Why is device targeting such a big deal? To find the answer, take a moment to think about cookies – not the ones you eat, but the type that are less delicious and can’t be seen. In the online marketing world, a cookie is a piece of code, placed onto a website, that tracks what users do on a site. With the resulting data, marketers can study the flow of traffic through their site or use retargeting ads to pull buyers back toward their products or services.
Device targeting skips cookies and moves the technology one step further. This type of advertising communicates with a unique ID on a phone or device that can be captured. To see why this has such tremendous value, let’s assume for a moment that you take your favorite laptop or tablet into a local coffee shop.
If the coffee shop in question uses device targeting, the business can serve you ads for the next seven days. These might come in the form of coupons, branding, or general display advertising – all designed to bring you back into the coffee shop for your favorite order, and all without using any cookies (unless you happen to impulse buy one to go with your cappuccino).
For another example, imagine your friendly local Realtor decides to put device targeting to use.
Rather than placing indiscriminate ads or wondering about the results of their work, this professional could host and promote an open house. During the event, they could use device targeting to see who has visited the property and set follow-up appointments. They could also relay important information back to their clients so homeowners can see what types of buyers have stopped by, how many of them are showing interest after the open house, and so on.
These are only two simple examples, but it should be clear that device targeting is a technology with huge potential within the world of digital advertising.
Some advertising agencies and experts will tell you tracking visitors with cookies is a thing of the past. We disagree. While the great thing about digital advertising is that it’s always in a state of growth and flux, that doesn’t mean we throw away profitable tactics simply because they aren’t new anymore.

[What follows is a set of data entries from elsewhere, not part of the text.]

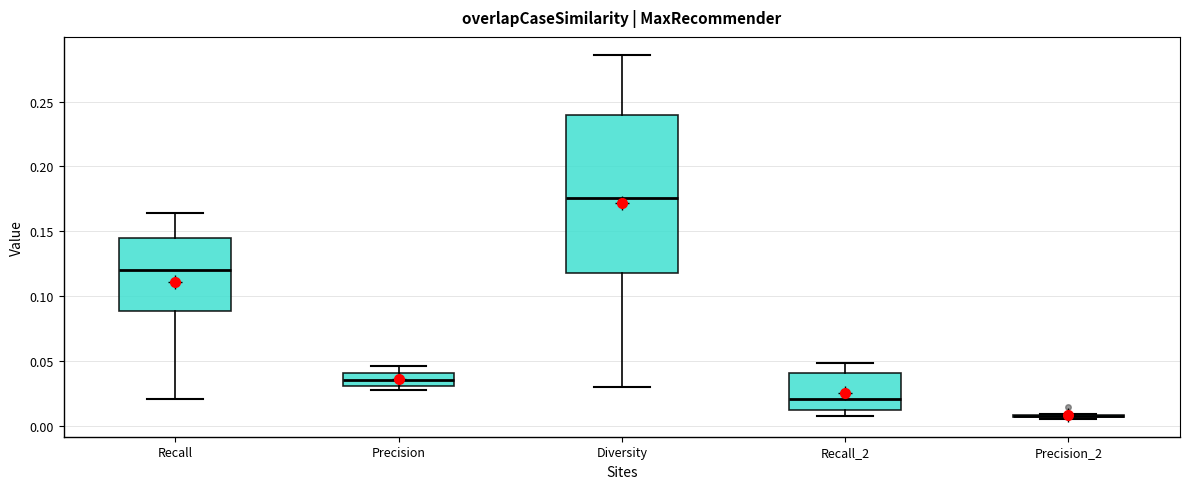

Reading left to right, transcribe this box plot: for each box, give where its median line is, the range the box spans, and where its two whiskers end, as read against the y-axis. The values are not printed on the chart, so give them approximately, as read against the axis.

Recall: median 0.120, box 0.090 to 0.145, whiskers 0.020 to 0.165
Precision: median 0.035, box 0.030 to 0.040, whiskers 0.025 to 0.045
Diversity: median 0.175, box 0.120 to 0.240, whiskers 0.030 to 0.285
Recall_2: median 0.020, box 0.015 to 0.040, whiskers 0.005 to 0.050
Precision_2: box collapsed to a line at 0.010, whiskers 0.005 to 0.010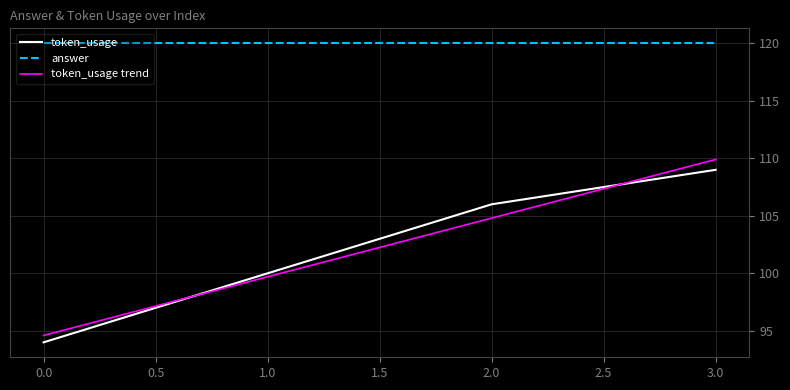

Is it true that answer equals 120.0 at 3.0?

True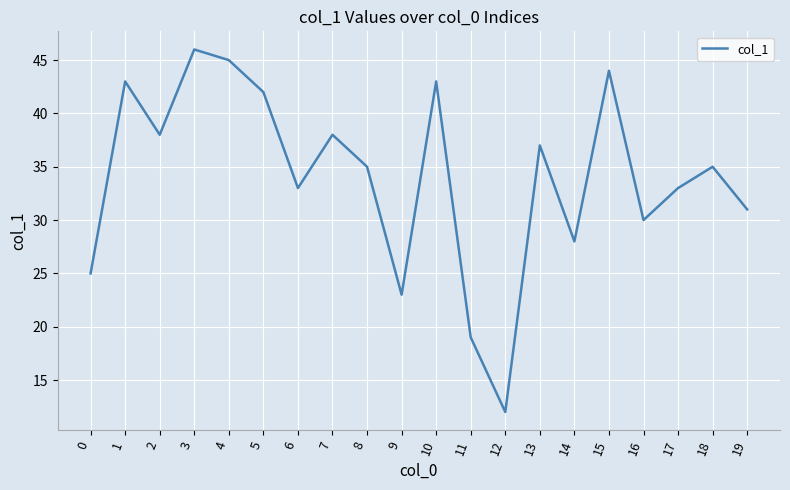

Reading right to left, extract all data points from this chart.

31	35	33	30	44	28	37	12	19	43	23	35	38	33	42	45	46	38	43	25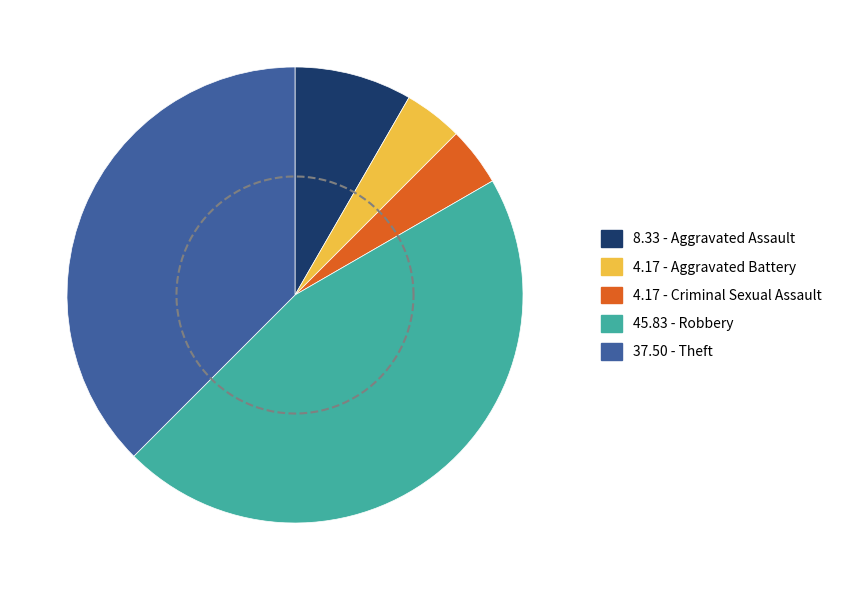

To the nearest percent, what is the combined percentage of Aggravated Battery and Criminal Sexual Assault?

8%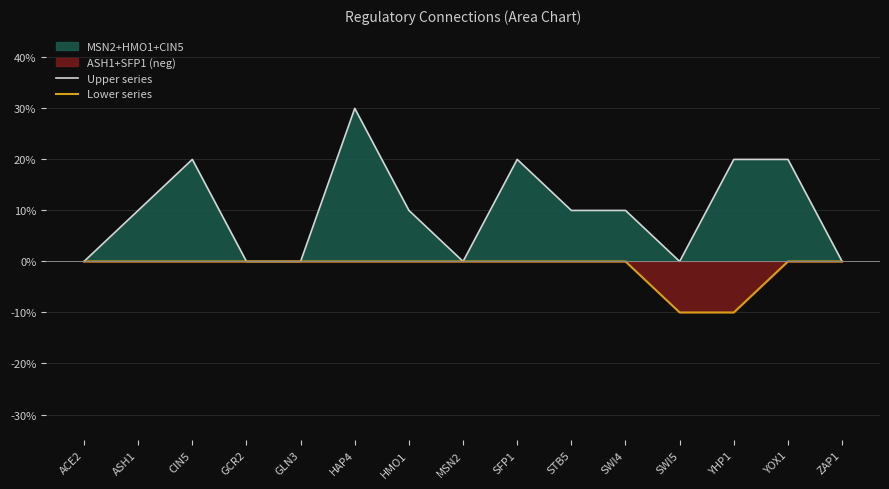

True or false: Lower series and Upper series intersect in this chart.

False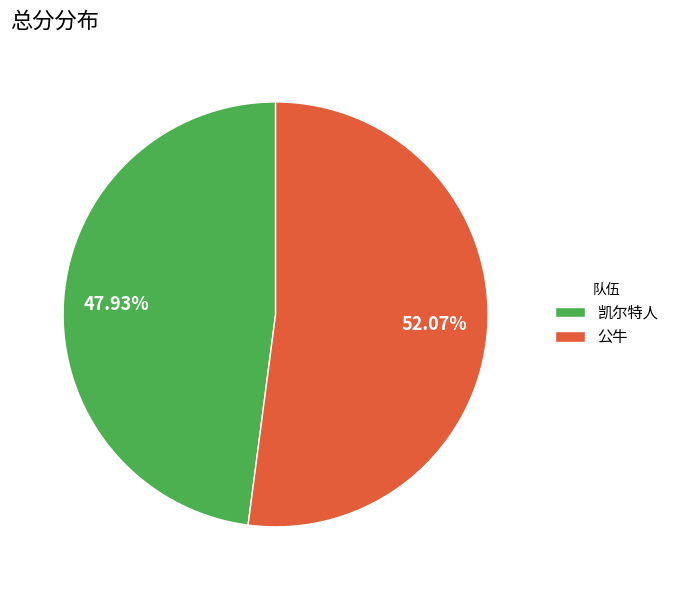

How many slices are in this pie chart?

2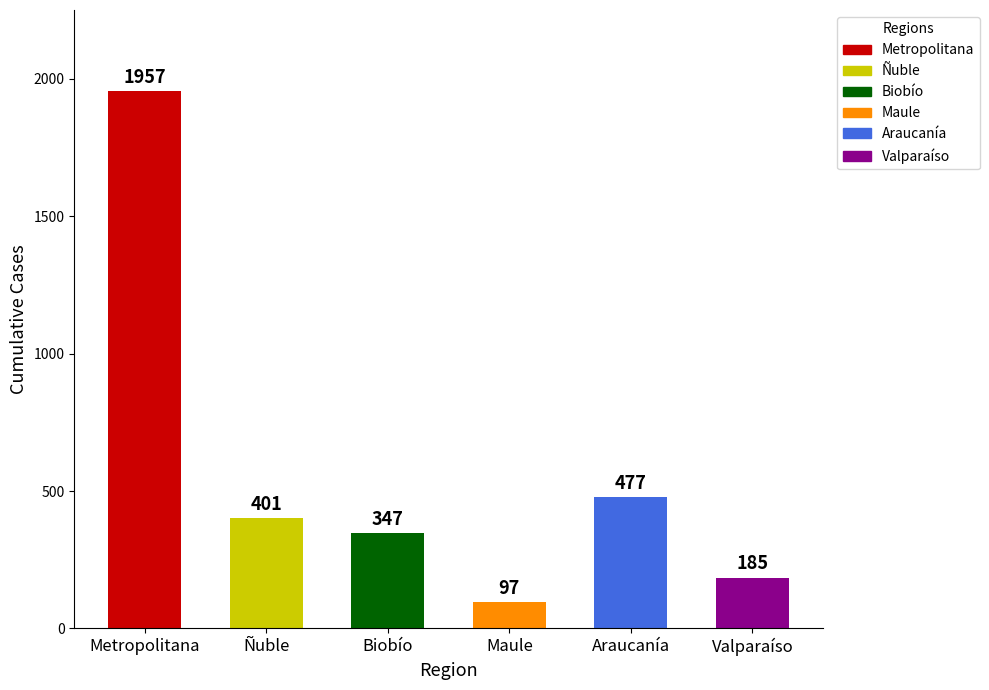

What are all the series names shown in the legend?

Metropolitana, Ñuble, Biobío, Maule, Araucanía, Valparaíso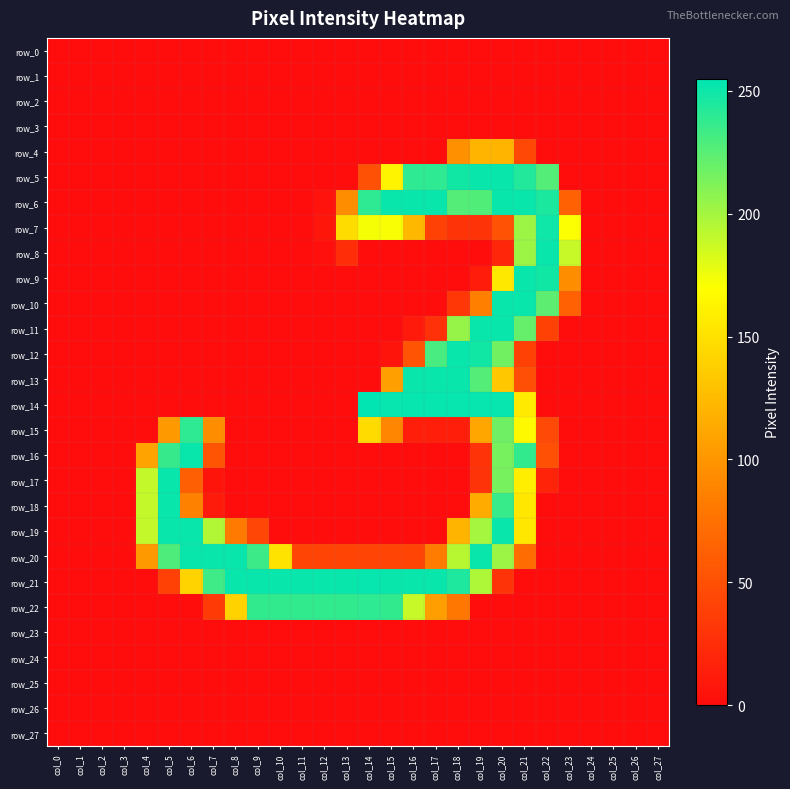

Is it true that row_9 equals 0 at col_18?

True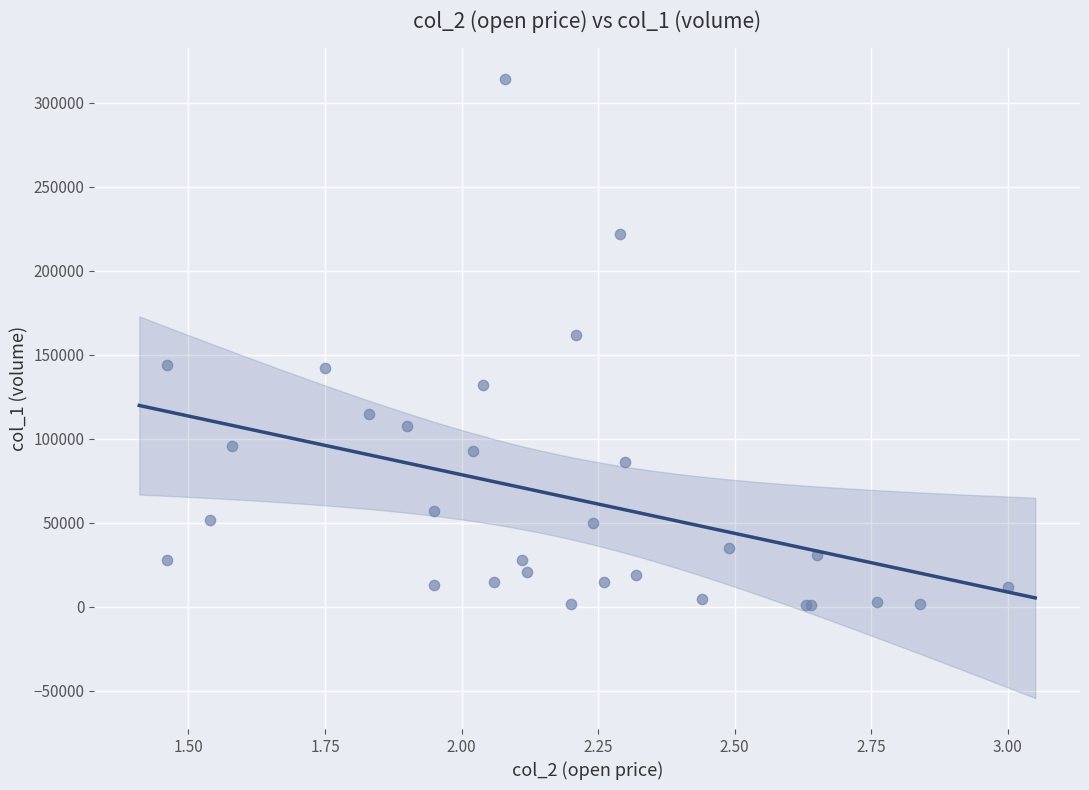

What Y value in the scatter plot is closest to 157500?

162000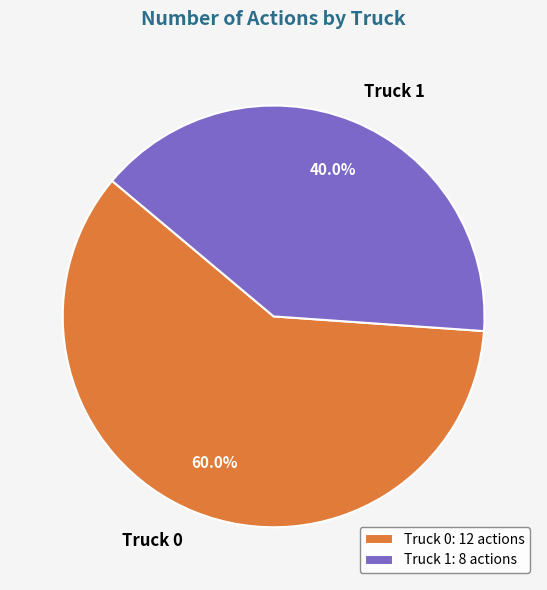

Which has a higher value, Truck 0 or Truck 1?

Truck 0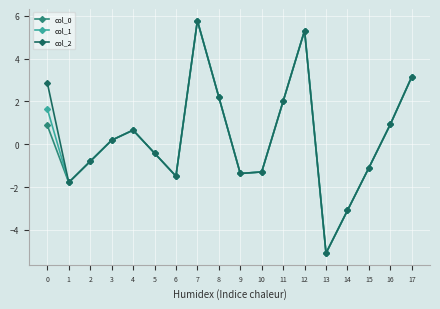

What are all the series names shown in the legend?

col_0, col_1, col_2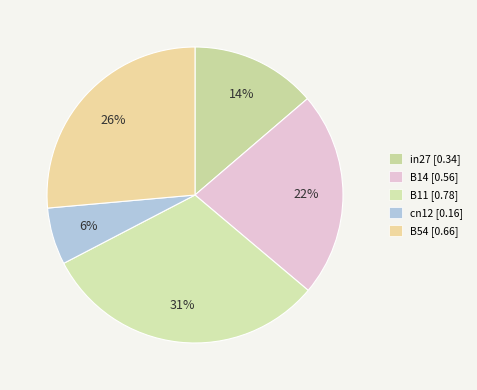

What is the largest slice in the pie chart?

B11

Device targeting is an exciting piece of advertising innovation, and it can be used in a lot of ways. It’s just not ready to replace cookies yet. Retargeting (which relies on cookies) is still an incredibly strong and profitable way of giving customers additional exposure to your company, along with more reasons to buy from you.
Balancing your campaigns is all about making the most of The Push and Pull. You need to push users to a website based on what you know about their needs, and then use strategies like retargeting to pull them back in. As exciting as device targeting is, it hasn’t been able to replace retargeting as a major pull event that leads to conversions yet. Plan your ads accordingly.